PROVIDED DATA: Begin

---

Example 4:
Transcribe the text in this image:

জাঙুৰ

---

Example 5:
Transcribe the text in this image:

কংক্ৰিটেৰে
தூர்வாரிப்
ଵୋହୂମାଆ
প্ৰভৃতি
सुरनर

PROVIDED DATA: End

THE PROBLEM: Print all the entries above. Keep each one exact.

RESPONSE TO THIS TASK:
---

Example 4:
Transcribe the text in this image:

জাঙুৰ

---

Example 5:
Transcribe the text in this image:

কংক্ৰিটেৰে
தூர்வாரிப்
ଵୋହୂମାଆ
প্ৰভৃতি
सुरनर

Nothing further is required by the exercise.